= 2024 OFC Men's Champions League knockout stage =

The 2024 OFC Men's Champions League knockout stage was played from 22 to 24 May 2024. A total of four teams competed in the knockout stage to decide the champions of the 2024 OFC Men's Champions League.

All times are local, TAH (UTC-10).

==Qualified teams==
The winners and runners-up of each of the two groups in the group stage advanced to the semi-finals.

| Group | Winners | Runners-up |
|---|---|---|
| A | Auckland City | Rewa |
| B | Pirae | AS Magenta |

==Format==

The four teams in the knockout stage played on a single-elimination basis, with each tie played as a single match at Stade Pater.

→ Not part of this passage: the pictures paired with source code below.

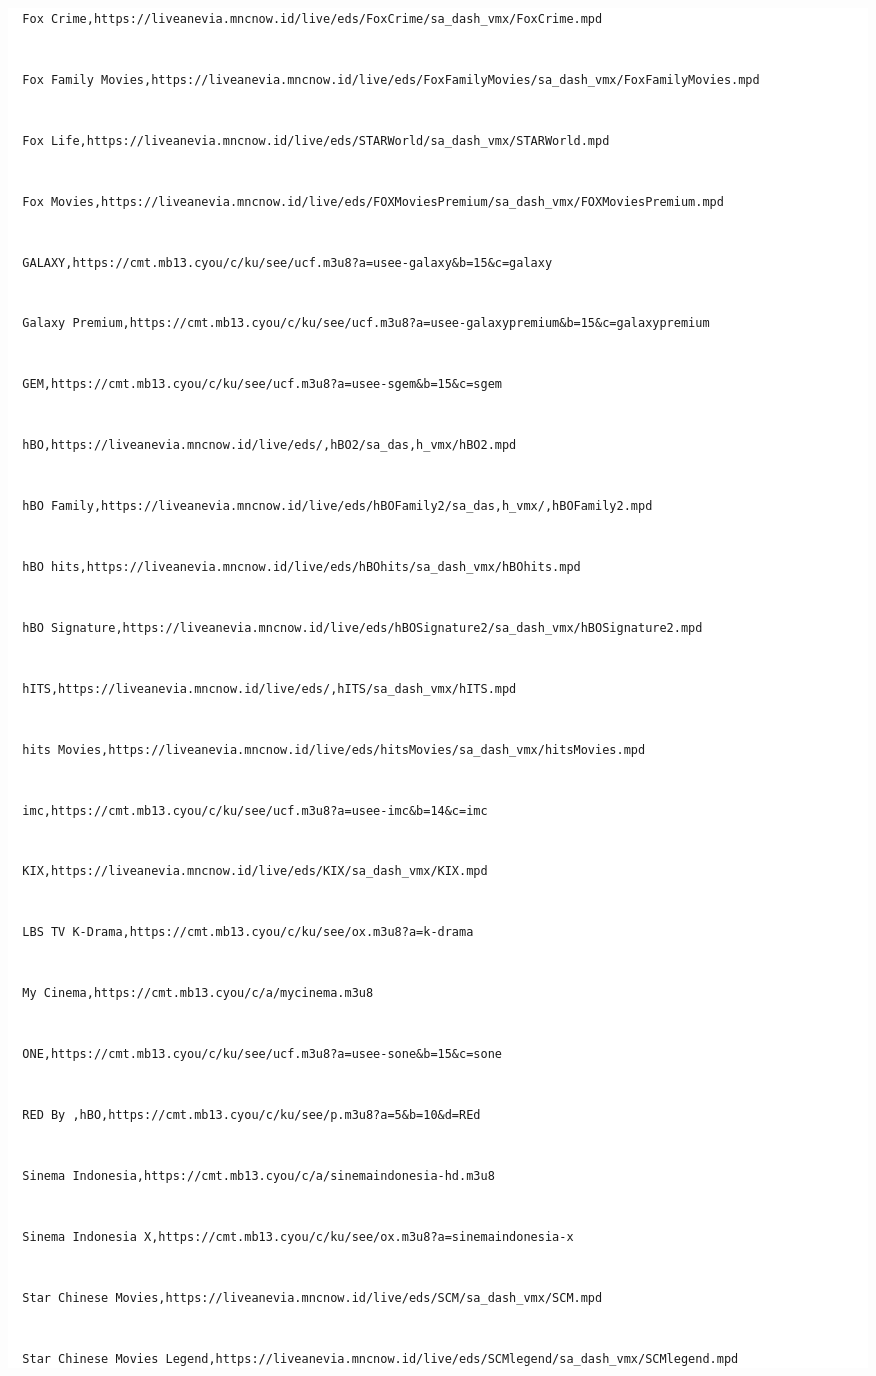     
      Fox Crime,https://liveanevia.mncnow.id/live/eds/FoxCrime/sa_dash_vmx/FoxCrime.mpd
 
    
      Fox Family Movies,https://liveanevia.mncnow.id/live/eds/FoxFamilyMovies/sa_dash_vmx/FoxFamilyMovies.mpd
 
    
      Fox Life,https://liveanevia.mncnow.id/live/eds/STARWorld/sa_dash_vmx/STARWorld.mpd
 
    
      Fox Movies,https://liveanevia.mncnow.id/live/eds/FOXMoviesPremium/sa_dash_vmx/FOXMoviesPremium.mpd
 
	
      GALAXY,https://cmt.mb13.cyou/c/ku/see/ucf.m3u8?a=usee-galaxy&b=15&c=galaxy
 
    
      Galaxy Premium,https://cmt.mb13.cyou/c/ku/see/ucf.m3u8?a=usee-galaxypremium&b=15&c=galaxypremium
 
    
      GEM,https://cmt.mb13.cyou/c/ku/see/ucf.m3u8?a=usee-sgem&b=15&c=sgem
 
	
      hBO,https://liveanevia.mncnow.id/live/eds/,hBO2/sa_das,h_vmx/hBO2.mpd
 
    
      hBO Family,https://liveanevia.mncnow.id/live/eds/hBOFamily2/sa_das,h_vmx/,hBOFamily2.mpd
 
    
      hBO hits,https://liveanevia.mncnow.id/live/eds/hBOhits/sa_dash_vmx/hBOhits.mpd
 
    
      hBO Signature,https://liveanevia.mncnow.id/live/eds/hBOSignature2/sa_dash_vmx/hBOSignature2.mpd
 
	
      hITS,https://liveanevia.mncnow.id/live/eds/,hITS/sa_dash_vmx/hITS.mpd
 
    
      hits Movies,https://liveanevia.mncnow.id/live/eds/hitsMovies/sa_dash_vmx/hitsMovies.mpd
 
	
      imc,https://cmt.mb13.cyou/c/ku/see/ucf.m3u8?a=usee-imc&b=14&c=imc
 
	
      KIX,https://liveanevia.mncnow.id/live/eds/KIX/sa_dash_vmx/KIX.mpd
 
	
      LBS TV K-Drama,https://cmt.mb13.cyou/c/ku/see/ox.m3u8?a=k-drama
 
	
      My Cinema,https://cmt.mb13.cyou/c/a/mycinema.m3u8
 
	
      ONE,https://cmt.mb13.cyou/c/ku/see/ucf.m3u8?a=usee-sone&b=15&c=sone
 
	
      RED By ,hBO,https://cmt.mb13.cyou/c/ku/see/p.m3u8?a=5&b=10&d=REd
 
	
      Sinema Indonesia,https://cmt.mb13.cyou/c/a/sinemaindonesia-hd.m3u8
 
    
      Sinema Indonesia X,https://cmt.mb13.cyou/c/ku/see/ox.m3u8?a=sinemaindonesia-x
 
	
      Star Chinese Movies,https://liveanevia.mncnow.id/live/eds/SCM/sa_dash_vmx/SCM.mpd
 
    
      Star Chinese Movies Legend,https://liveanevia.mncnow.id/live/eds/SCMlegend/sa_dash_vmx/SCMlegend.mpd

The winner of the tie earned them a spot in the 2024 FIFA Intercontinental Cup, in a "FIFA African–Asian–Pacific Cup play-off".

==Schedule==
The schedule of each round is as follows.

| Round | Match dates |
|---|---|
| Semi-finals | 22 May 2024 |
| Final | 24 May 2024 at Stade Pater, Pirae |

==Semi-finals==

----

| Team 1 | Score | Team 2 |
|---|---|---|
| Auckland City | 1–0 | AS Magenta |
| Pirae | 4–2 (a.e.t.) | Rewa |

==Final==

In the final, the two semi-final winners played against each other. The final was played on 24 May 2024.